(Dataset excerpts)
▬▬▬▬▬▬▬▬▬▬

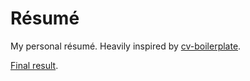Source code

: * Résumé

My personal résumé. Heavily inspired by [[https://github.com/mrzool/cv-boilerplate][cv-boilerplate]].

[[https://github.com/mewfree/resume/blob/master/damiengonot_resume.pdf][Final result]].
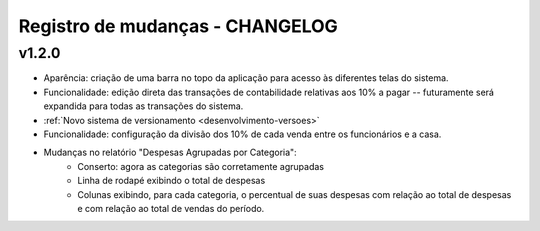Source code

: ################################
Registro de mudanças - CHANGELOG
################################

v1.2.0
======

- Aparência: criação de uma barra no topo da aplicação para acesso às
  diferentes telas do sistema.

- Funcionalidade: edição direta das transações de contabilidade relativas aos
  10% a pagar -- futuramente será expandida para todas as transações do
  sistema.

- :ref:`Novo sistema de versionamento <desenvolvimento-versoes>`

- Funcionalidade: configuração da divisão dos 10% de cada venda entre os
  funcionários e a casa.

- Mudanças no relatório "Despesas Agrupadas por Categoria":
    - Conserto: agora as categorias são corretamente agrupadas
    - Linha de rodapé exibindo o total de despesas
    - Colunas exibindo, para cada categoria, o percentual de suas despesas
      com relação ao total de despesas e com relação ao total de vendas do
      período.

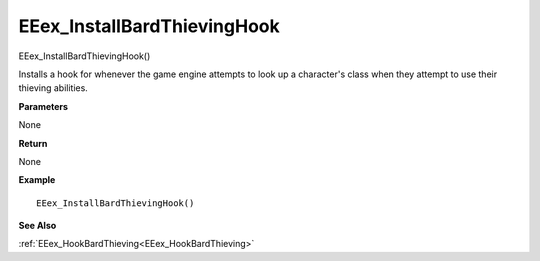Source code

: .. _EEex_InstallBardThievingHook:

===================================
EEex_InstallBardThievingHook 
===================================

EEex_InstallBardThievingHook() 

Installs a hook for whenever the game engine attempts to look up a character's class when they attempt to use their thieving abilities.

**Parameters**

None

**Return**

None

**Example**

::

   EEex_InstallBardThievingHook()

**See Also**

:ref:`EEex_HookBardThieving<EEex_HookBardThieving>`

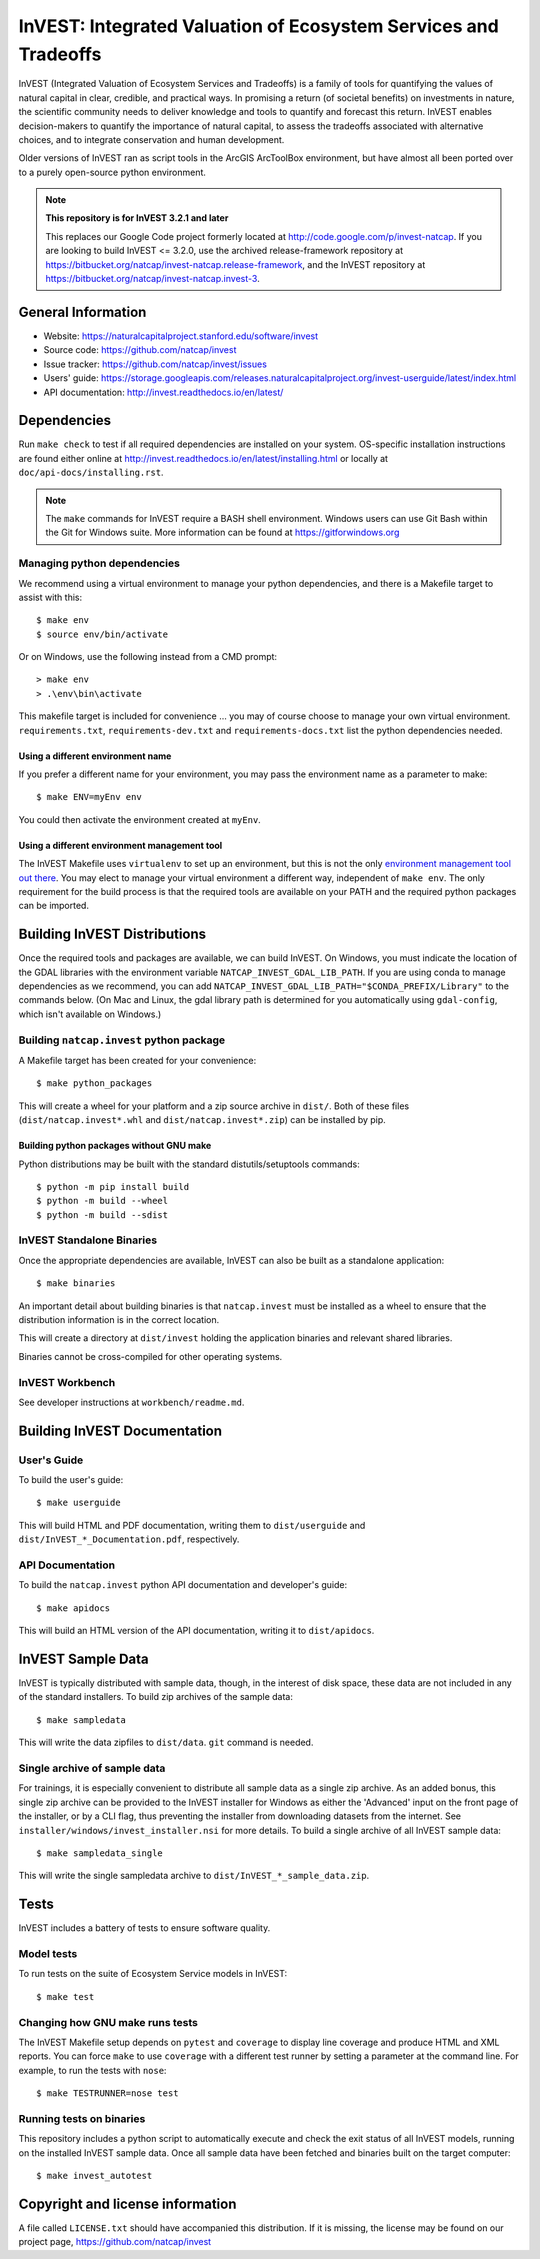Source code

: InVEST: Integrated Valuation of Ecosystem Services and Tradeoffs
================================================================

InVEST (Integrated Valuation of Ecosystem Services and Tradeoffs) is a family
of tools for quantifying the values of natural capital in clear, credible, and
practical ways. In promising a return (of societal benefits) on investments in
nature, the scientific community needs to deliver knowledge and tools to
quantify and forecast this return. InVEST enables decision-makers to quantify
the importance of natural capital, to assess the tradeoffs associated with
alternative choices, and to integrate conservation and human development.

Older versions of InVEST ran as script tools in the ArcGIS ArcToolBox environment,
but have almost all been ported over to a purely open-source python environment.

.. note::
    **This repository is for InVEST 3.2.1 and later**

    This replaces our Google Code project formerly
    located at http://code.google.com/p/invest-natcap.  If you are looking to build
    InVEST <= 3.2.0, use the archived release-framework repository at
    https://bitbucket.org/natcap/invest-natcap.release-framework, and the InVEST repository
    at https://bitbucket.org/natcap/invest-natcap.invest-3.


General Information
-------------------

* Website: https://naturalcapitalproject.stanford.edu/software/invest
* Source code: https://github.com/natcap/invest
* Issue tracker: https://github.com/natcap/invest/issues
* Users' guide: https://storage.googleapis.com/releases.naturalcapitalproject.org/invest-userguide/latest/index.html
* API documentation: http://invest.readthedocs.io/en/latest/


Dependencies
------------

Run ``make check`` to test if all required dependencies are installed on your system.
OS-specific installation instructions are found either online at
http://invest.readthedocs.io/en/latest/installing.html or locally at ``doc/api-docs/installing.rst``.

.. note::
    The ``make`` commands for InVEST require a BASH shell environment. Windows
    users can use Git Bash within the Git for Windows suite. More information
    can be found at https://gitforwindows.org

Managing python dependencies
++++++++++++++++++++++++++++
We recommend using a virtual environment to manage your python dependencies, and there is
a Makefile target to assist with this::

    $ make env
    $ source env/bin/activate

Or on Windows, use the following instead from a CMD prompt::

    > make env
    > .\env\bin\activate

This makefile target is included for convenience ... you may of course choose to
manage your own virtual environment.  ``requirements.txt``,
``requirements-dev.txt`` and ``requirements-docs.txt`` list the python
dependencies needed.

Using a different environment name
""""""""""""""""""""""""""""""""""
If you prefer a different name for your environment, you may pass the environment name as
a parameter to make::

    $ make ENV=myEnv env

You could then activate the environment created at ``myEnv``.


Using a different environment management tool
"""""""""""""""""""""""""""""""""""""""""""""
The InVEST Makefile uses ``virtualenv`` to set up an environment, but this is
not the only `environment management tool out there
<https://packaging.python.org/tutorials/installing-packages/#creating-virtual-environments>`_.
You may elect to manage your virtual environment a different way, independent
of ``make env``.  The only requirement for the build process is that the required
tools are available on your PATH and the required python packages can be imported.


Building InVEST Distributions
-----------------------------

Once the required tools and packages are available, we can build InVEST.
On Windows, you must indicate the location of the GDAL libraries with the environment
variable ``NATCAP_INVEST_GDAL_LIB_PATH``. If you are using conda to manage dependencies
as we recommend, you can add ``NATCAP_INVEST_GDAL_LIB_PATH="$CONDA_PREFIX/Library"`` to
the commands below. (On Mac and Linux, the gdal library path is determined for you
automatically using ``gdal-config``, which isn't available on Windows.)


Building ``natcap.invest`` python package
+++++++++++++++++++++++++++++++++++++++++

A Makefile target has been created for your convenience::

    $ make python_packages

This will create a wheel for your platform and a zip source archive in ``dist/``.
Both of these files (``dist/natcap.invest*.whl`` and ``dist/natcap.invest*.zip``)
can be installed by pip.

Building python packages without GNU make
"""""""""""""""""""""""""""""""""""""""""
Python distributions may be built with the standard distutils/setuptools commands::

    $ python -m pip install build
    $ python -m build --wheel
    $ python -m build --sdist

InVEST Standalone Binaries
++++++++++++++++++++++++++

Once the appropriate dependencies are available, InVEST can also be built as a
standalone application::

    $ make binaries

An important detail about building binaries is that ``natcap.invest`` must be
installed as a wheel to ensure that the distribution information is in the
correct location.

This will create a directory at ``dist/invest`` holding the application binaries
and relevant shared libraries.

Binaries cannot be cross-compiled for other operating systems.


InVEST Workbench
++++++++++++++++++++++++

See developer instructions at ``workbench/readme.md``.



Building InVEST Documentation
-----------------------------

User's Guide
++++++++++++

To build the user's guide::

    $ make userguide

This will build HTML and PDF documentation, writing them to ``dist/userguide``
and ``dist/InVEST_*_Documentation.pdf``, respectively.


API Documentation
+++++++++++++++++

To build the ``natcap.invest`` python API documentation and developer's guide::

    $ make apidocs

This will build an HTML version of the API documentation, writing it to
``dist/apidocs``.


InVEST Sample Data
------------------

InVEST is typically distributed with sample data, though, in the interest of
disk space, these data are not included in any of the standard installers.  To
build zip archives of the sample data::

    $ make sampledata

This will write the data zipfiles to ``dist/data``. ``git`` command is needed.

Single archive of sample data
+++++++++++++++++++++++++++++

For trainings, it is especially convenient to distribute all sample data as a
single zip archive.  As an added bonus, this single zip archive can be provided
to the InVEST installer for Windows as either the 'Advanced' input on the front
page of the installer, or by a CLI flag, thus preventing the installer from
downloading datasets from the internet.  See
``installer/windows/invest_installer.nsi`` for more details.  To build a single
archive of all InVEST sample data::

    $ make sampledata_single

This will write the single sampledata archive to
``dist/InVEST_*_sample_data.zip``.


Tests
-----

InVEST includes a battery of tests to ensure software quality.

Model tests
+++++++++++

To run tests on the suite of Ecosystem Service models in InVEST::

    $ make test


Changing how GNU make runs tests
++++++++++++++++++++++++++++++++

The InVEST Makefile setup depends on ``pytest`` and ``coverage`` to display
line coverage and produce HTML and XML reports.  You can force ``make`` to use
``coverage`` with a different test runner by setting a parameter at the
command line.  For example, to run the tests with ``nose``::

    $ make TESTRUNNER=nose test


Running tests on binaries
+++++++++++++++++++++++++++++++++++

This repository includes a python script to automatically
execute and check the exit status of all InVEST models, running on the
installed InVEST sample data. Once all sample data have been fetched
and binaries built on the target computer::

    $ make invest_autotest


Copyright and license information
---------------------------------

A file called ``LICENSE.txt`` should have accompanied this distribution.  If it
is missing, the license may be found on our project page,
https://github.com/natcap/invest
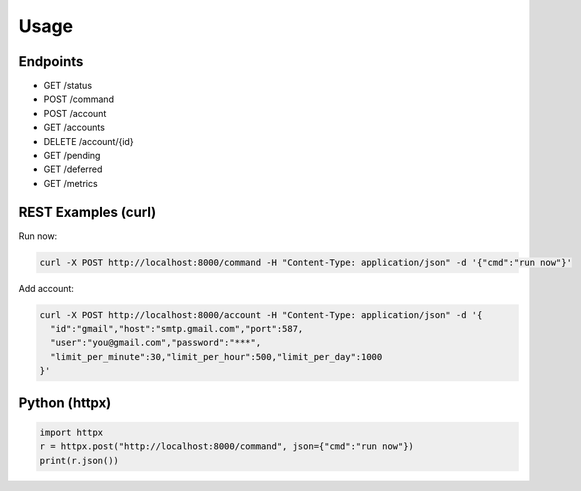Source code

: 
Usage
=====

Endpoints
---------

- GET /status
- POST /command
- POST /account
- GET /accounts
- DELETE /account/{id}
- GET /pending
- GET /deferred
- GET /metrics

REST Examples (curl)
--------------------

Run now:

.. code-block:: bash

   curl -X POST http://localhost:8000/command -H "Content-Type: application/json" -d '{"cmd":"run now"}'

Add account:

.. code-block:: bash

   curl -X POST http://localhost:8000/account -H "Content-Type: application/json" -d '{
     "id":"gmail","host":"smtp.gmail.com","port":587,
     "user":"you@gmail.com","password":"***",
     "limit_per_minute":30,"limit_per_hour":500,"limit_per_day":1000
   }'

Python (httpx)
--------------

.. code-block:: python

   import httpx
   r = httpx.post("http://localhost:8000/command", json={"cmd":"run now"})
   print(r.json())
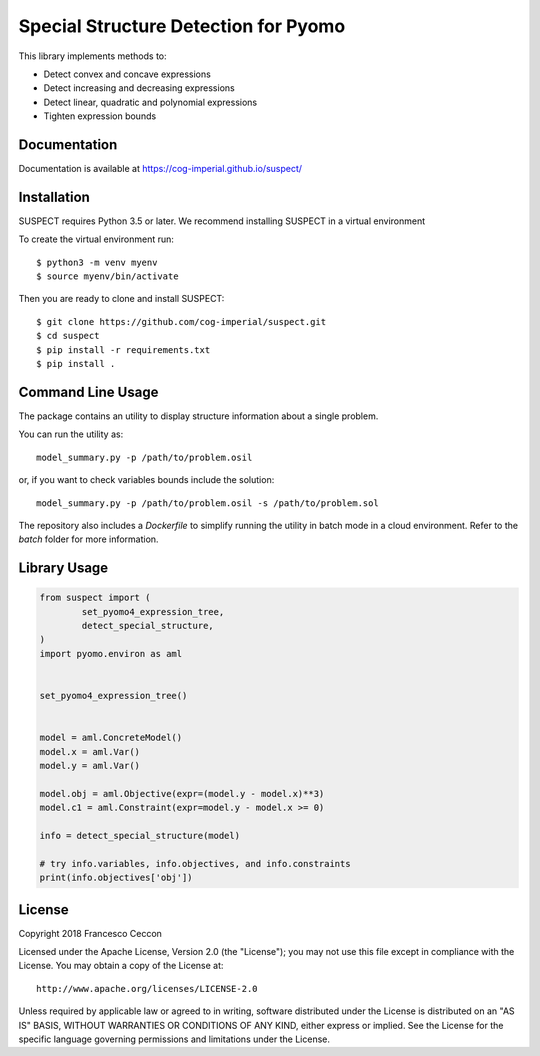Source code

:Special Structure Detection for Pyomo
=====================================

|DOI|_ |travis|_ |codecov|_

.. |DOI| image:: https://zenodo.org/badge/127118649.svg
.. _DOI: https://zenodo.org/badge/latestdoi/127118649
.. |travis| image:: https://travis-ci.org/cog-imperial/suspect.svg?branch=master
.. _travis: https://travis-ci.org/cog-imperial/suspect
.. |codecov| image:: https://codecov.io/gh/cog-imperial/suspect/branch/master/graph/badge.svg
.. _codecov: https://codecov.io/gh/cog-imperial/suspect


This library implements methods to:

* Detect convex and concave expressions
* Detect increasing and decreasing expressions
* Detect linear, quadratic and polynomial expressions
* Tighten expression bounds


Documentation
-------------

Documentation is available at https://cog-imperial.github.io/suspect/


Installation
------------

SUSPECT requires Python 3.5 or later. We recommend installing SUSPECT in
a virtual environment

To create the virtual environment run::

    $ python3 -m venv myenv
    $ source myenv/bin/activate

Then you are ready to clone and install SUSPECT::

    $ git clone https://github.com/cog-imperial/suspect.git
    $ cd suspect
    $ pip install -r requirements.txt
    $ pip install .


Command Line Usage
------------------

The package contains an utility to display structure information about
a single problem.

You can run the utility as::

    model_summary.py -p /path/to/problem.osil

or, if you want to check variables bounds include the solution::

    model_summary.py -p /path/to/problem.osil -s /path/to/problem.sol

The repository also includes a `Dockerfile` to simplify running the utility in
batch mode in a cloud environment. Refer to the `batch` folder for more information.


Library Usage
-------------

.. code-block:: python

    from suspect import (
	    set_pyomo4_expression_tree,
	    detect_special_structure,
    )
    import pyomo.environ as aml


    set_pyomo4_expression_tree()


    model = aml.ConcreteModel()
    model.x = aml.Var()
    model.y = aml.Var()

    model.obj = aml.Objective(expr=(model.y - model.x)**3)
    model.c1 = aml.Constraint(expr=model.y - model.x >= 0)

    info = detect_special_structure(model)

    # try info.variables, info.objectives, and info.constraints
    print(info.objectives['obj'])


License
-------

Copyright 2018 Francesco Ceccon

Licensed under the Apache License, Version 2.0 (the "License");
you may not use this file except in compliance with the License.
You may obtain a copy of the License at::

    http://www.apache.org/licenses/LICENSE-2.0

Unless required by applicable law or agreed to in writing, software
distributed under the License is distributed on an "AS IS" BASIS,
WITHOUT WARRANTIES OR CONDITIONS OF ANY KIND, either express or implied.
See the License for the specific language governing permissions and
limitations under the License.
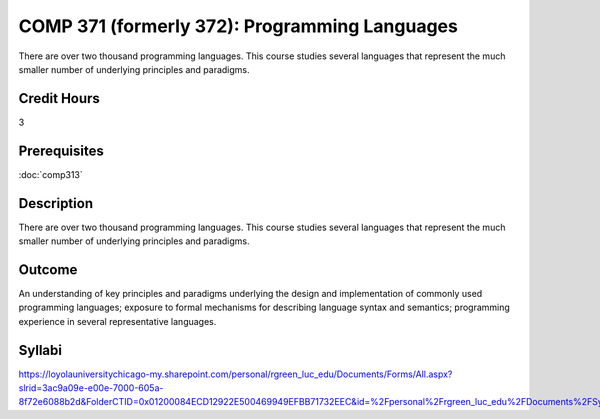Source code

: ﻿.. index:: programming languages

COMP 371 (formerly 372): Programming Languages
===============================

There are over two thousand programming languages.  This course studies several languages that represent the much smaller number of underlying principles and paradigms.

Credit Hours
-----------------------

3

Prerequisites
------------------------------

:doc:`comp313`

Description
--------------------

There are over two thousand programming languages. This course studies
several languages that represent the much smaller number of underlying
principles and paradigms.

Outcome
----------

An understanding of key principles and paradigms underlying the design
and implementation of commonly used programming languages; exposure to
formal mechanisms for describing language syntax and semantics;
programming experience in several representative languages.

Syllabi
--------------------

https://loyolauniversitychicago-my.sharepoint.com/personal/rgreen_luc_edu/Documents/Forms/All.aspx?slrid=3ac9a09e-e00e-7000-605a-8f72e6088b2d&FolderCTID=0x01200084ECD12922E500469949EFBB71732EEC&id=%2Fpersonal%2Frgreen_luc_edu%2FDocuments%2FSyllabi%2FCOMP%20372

▬▬▬▬▬▬▬▬▬▬

JOB: For this exercise, repeat exactly the lines of the data above from the one with "Or on Windows, use" down to the one with "This will create a wheel", both end lines included.

REPLY:
Or on Windows, use the following instead from a CMD prompt::

    > make env
    > .\env\bin\activate

This makefile target is included for convenience ... you may of course choose to
manage your own virtual environment.  ``requirements.txt``,
``requirements-dev.txt`` and ``requirements-docs.txt`` list the python
dependencies needed.

Using a different environment name
""""""""""""""""""""""""""""""""""
If you prefer a different name for your environment, you may pass the environment name as
a parameter to make::

    $ make ENV=myEnv env

You could then activate the environment created at ``myEnv``.


Using a different environment management tool
"""""""""""""""""""""""""""""""""""""""""""""
The InVEST Makefile uses ``virtualenv`` to set up an environment, but this is
not the only `environment management tool out there
<https://packaging.python.org/tutorials/installing-packages/#creating-virtual-environments>`_.
You may elect to manage your virtual environment a different way, independent
of ``make env``.  The only requirement for the build process is that the required
tools are available on your PATH and the required python packages can be imported.


Building InVEST Distributions
-----------------------------

Once the required tools and packages are available, we can build InVEST.
On Windows, you must indicate the location of the GDAL libraries with the environment
variable ``NATCAP_INVEST_GDAL_LIB_PATH``. If you are using conda to manage dependencies
as we recommend, you can add ``NATCAP_INVEST_GDAL_LIB_PATH="$CONDA_PREFIX/Library"`` to
the commands below. (On Mac and Linux, the gdal library path is determined for you
automatically using ``gdal-config``, which isn't available on Windows.)


Building ``natcap.invest`` python package
+++++++++++++++++++++++++++++++++++++++++

A Makefile target has been created for your convenience::

    $ make python_packages

This will create a wheel for your platform and a zip source archive in ``dist/``.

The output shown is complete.